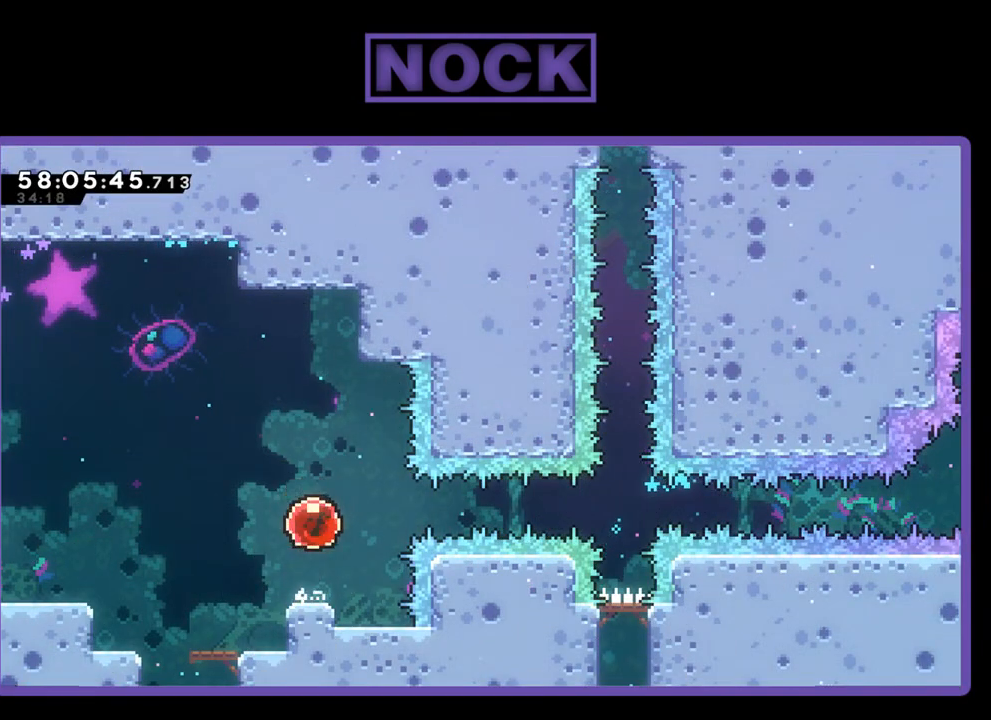
{"buttons": ["R2", "DPAD_RIGHT"], "right_stick": "center", "events": [[67, "CROSS", "up"]]}
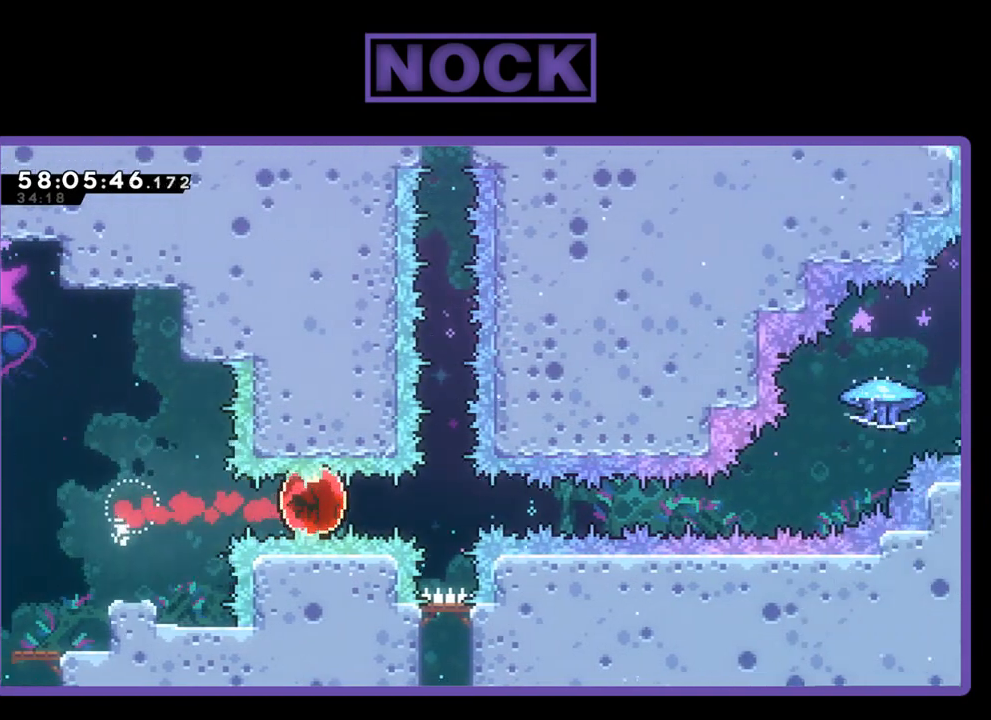
{"buttons": ["R2", "DPAD_RIGHT"], "right_stick": "center", "events": []}
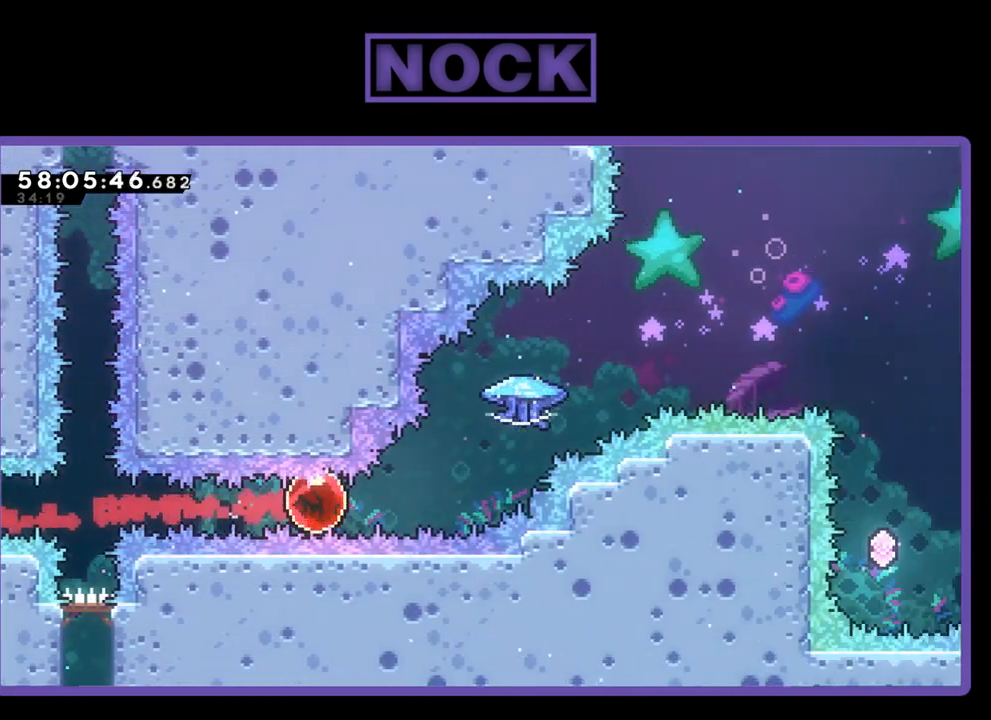
{"buttons": ["CIRCLE", "R2", "DPAD_UP", "DPAD_RIGHT"], "right_stick": "center", "events": [[33, "DPAD_UP", "down"], [200, "CIRCLE", "down"]]}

WHAT IS REQUIRED | Would you retype the listing above exactly, omitting its pictures?

WRITTEN SOLUTION |
{"buttons": ["R2", "DPAD_RIGHT"], "right_stick": "center", "events": [[67, "CROSS", "up"]]}
{"buttons": ["R2", "DPAD_RIGHT"], "right_stick": "center", "events": []}
{"buttons": ["CIRCLE", "R2", "DPAD_UP", "DPAD_RIGHT"], "right_stick": "center", "events": [[33, "DPAD_UP", "down"], [200, "CIRCLE", "down"]]}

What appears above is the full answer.